= Esercizi da svolgere =
- A) Nel brano citato, elenca gli elementi in cui, secondo l'autore, l'insegnamento deve avere la sua molla propulsiva.
- B) Rispondi alle seguenti domande in base al brano citato:
(i) Di quale commissione è membro Marco Cappelletti?
(ii) Per quale giornale lavora Marida Lombardo Pijola?
(iii) Quale parola viene posta al centro di tutto?
- C) Trascrivi dal brano citato la parte che inizia con "Il libro autobiografico" e termina con "le discoteche pomeridiane.".
### Brano citato
Il libro autobiografico di Marco Cappelletti, giovane membro della Commissione ministeriale contro il bullismo,"Volevano uccidere la mia anima", provoca un profondo malessere e disagio interiore.:il bullismo è un danno all’esistenza! Si tocca con mano dolente la dimensione del bullo che vive l’altro come oggetto da distruggere e soprattutto il dolore della vittima umiliata e lasciata sola. Così come destabilizza, con la forza e la violenza di un pugno allo stomaco, la lettura del libro shock di Marida Lombardo Pijola, una giornalista del Messaggero, dal titolo “Ho dodici anni, faccio la cubista, mi chiamano principessa”; un documento crudo di un mondo sommerso e sconvolgente di lolite e bulli, dagli undici ai quattordici anni, il cui regno sono le discoteche pomeridiane.

Chi come me riveste il ruolo così delicato e fondamentale di educatore, non solo come madre ma anche come insegnante, prova davvero un senso di smarrimento e di insidiosa paura: comincia a sentire il vento freddo della resa, della capitolazione, della rinuncia al proprio ruolo. Docenti frustrati, demotivati, lasciati soli da una scuola che sembra rispondere solo alla funzione di babysitteraggio sociale; insegnanti sottopagati, dequalificati, privati della loro dignità dalle stesse famiglie dei loro alunni.

Leggo, tra il tanto materiale scaricato, che uno studente per provocare un professore chiede: “Scusi, ma nell’epoca di internet lei che cosa ci sta a fare?”. A cosa serve il professore? E’ inevitabile che lo sconforto ti assalga, che la voglia di fare altro ti porti ad accarezzare l’idea di fuggire da una sorta di Caporetto scolastica. Eppure non mi sento una prof in trincea, mai sentita! Da qualche parte bisogna cominciare, contro la rischiosa la tentazione di scivolare nella più vieta retorica, nella pura demagogia, scolpendo la propria bocca sull’ore rotundo.

Tanti parlano, propongono soluzioni, ma mi sembra si proceda per scorciatoie e non in prospettiva. Al centro di tutto c’è una sola parola della cui pregnanza è necessario riappropriarsi: EDUCARE, nella ferma consapevolezza che insegnare è una professione difficilissima, una sorta di missione e come tale deve avere la sua molla propulsiva in un’irrinunciabile spinta interiore, in un bisogno esigenziale, in una passione totalizzante. Spesso invece si sceglie l’insegnamento secondo una filosofia di vita alla Don Abbondio!

Tante sono le sfumature, le competenze, le sensibilità che un docente deve possedere; prima di tutto l’equilibrio, la serenità, la capacità di entrare in classe e lasciare tutta la turba di pensieri e preoccupazioni fuori della porta, concentrando la propria energia sugli alunni. E invece nelle scuole insegnano tanti docenti depressi, frustrati, poco preparati ad affrontare il proprio e l’altrui disagio.
######
### Dati forniti
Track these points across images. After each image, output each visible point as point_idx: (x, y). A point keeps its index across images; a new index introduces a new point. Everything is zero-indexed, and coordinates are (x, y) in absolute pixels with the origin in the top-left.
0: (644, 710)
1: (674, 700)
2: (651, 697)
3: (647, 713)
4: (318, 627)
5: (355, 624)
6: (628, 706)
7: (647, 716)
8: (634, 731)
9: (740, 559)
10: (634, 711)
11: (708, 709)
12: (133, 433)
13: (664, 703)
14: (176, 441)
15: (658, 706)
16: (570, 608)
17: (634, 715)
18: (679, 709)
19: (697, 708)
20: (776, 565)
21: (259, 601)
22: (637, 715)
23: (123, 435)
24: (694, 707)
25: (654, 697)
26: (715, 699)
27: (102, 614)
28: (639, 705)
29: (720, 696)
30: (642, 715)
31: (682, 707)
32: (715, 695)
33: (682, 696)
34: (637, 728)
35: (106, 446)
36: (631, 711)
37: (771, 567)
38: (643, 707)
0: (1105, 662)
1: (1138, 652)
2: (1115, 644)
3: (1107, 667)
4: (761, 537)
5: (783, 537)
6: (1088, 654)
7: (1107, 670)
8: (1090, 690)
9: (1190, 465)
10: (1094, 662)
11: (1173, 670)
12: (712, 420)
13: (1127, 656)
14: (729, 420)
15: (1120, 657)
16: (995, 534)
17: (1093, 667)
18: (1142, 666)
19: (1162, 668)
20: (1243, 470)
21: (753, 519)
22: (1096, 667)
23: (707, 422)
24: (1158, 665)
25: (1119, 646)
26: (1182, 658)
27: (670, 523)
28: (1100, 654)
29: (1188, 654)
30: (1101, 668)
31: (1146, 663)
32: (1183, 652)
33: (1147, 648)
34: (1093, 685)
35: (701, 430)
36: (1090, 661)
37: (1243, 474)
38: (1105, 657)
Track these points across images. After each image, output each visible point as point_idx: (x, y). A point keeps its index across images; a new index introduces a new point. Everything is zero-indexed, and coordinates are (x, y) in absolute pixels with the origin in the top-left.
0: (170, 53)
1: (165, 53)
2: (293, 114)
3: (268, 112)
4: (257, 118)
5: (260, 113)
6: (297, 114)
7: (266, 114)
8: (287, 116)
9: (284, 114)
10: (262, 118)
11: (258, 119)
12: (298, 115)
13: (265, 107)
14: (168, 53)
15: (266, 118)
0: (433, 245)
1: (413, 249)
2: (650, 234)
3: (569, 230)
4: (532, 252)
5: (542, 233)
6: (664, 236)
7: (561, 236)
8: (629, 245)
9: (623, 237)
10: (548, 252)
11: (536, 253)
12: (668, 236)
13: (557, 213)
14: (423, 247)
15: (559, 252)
######
= Soluzioni degli esercizi =
- A)
- un'irrinunciabile spinta interiore
- un bisogno esigenziale
- una passione totalizzante

- B)
(i) La Commissione ministeriale contro il bullismo.
(ii) Il Messaggero.
(iii) EDUCARE.

- C)
Il libro autobiografico di Marco Cappelletti, giovane membro della Commissione ministeriale contro il bullismo,"Volevano uccidere la mia anima", provoca un profondo malessere e disagio interiore.:il bullismo è un danno all’esistenza! Si tocca con mano dolente la dimensione del bullo che vive l’altro come oggetto da distruggere e soprattutto il dolore della vittima umiliata e lasciata sola. Così come destabilizza, con la forza e la violenza di un pugno allo stomaco, la lettura del libro shock di Marida Lombardo Pijola, una giornalista del Messaggero, dal titolo “Ho dodici anni, faccio la cubista, mi chiamano principessa”; un documento crudo di un mondo sommerso e sconvolgente di lolite e bulli, dagli undici ai quattordici anni, il cui regno sono le discoteche pomeridiane.